JCAHO: “Remember Me?”

  • The Medical Center recently received a report from consultants on recent changes to Joint Commission on Accreditation of Healthcare Organizations standards and on how the Medical Center can best address the supplemental recommendations received during the August JCAHO survey. Our score of 97 on the survey and the resulting accreditation with commendation—while great—means the JCAHO is more likely to visit the Medical Center (unannounced) to survey certain “focus areas.” For 1998, these areas are: special procedures (restraints); medication use; environment of care (design); performance improvement (assessment); human resource planning; and competency.
  • Highlights of JCAHO changes include:
  • Standards scores in more than 300 areas are tightened.
  • There are 52 potential new Type I recommendations (where corrections must be made in a certain time frame and to specific standards).
  • Seventy-six Medical Staff standards have been tightened. q Scoring caps have been removed from three JCAHO chapters—information management, infection control and continuum of care. Now there is no limit to how badly a hospital can score in these areas.
  • One new standard on patient rights affects the Medical Center and needs to be added to our code of ethics. The standard states that hospitals do not let compensation and payment interfere with clinical care decisions. (This is a sleeper standard—it speaks to compliance issues.)
  • There were three changes to information management standards: q Medical record review is now required to be ongoing and should be reviewed at the point of care. The review should include a representative sample of records and should be interdisciplinary.
  • The JCAHO will look at overall delinquency of medical records by the institution’s definition of delinquency. The JCAHO will no longer break out history and physical records and operative notes.

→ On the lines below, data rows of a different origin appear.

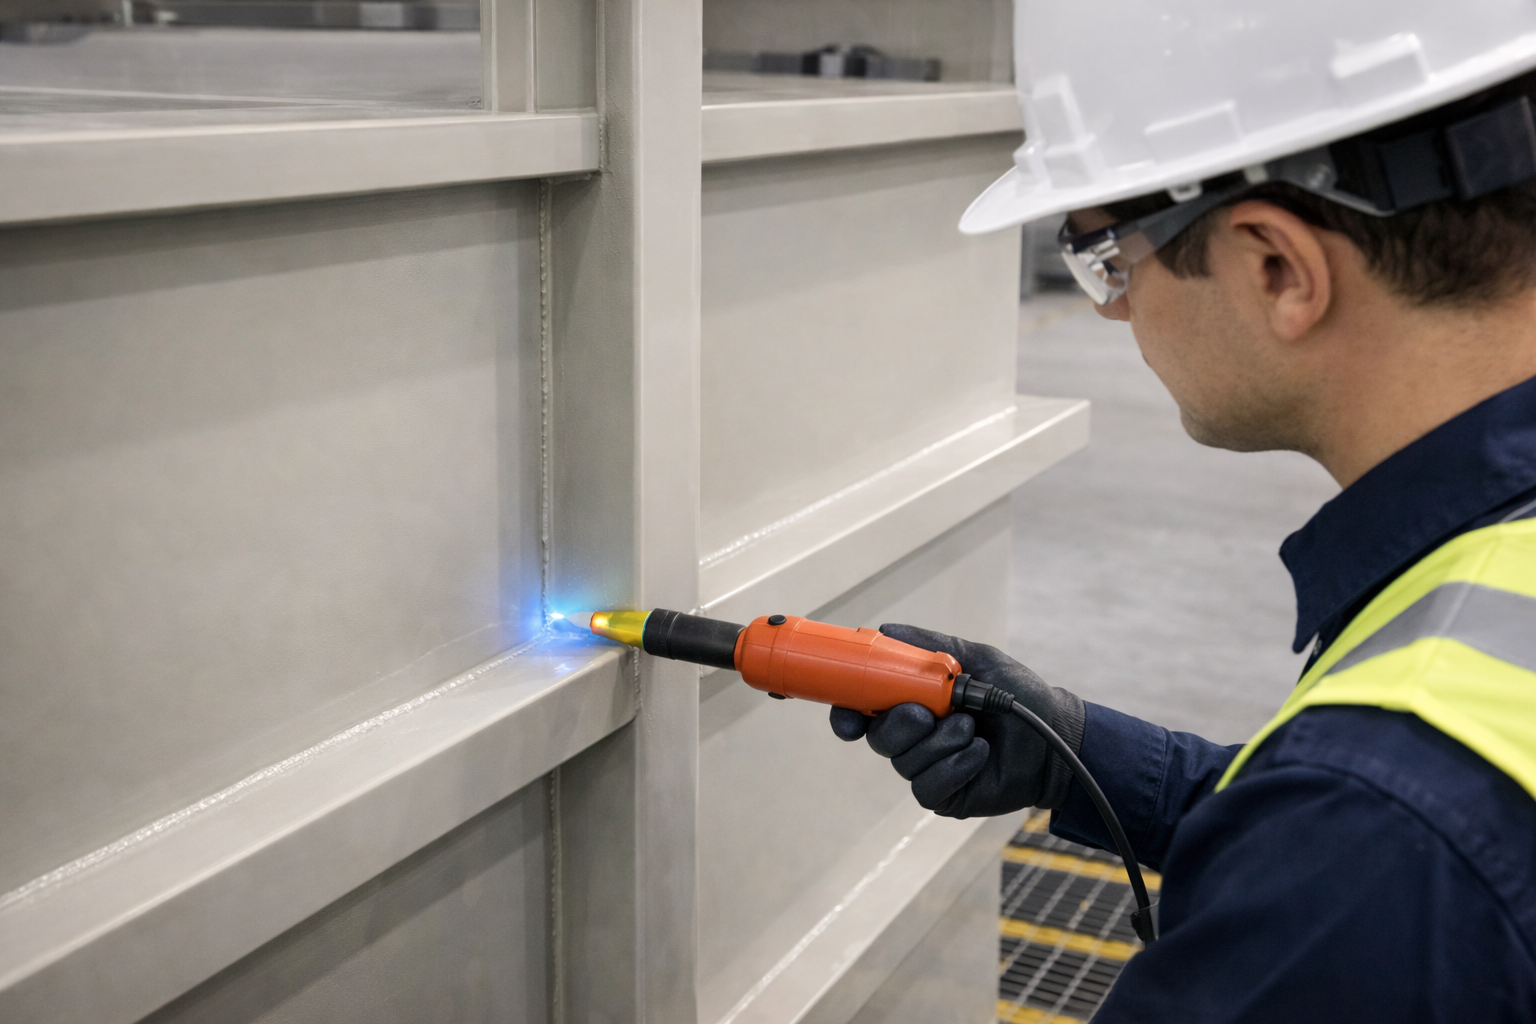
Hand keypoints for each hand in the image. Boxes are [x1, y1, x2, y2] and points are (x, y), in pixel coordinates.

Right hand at [829, 624, 1083, 817]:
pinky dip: (956, 765)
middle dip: (899, 724)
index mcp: (912, 702)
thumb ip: (930, 647)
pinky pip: (928, 786)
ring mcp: (927, 768)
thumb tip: (886, 629)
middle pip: (878, 737)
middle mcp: (914, 737)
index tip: (848, 716)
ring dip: (940, 741)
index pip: (863, 710)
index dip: (846, 713)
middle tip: (927, 713)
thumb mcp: (975, 659)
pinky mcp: (944, 795)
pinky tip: (980, 752)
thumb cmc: (1017, 696)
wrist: (1056, 736)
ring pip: (904, 761)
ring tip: (973, 728)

A cautionary note: History and physical reports within 24 hours are still a requirement as are operative reports immediately following surgery.
  • Emergency services and ambulatory care services are required to have relevant patient information readily accessible (but not necessarily the entire medical record).
  • There were two changes to environment of care standards:
  • One requires that fire testing be broken down in line with National Fire Prevention Association guidelines and adds a new testing requirement for stand pipes and hoses.
  • The other change requires hospitals to institute temporary emergency notification systems when fire alarms are down for more than four hours within a 24-hour period in an occupied building. (In other words, the local fire department or a similar emergency response group could be notified and asked to provide a fire watch.)
  • Keeping up with changes and being vigilant to maintaining existing standards will help ease preparations for the next JCAHO survey. As an example of actions taking place, infection control nurses will be doing a survey in the Medical Center to check for proper storage of hazardous materials and waste.

Announcements

  • Make-up sessions on compliance issues will be held to accommodate managers who were unable to attend any of the classes scheduled in February. Directors will be receiving information packets that include the compliance policy and code of conduct. Employee training on compliance issues will need to be completed by May 1.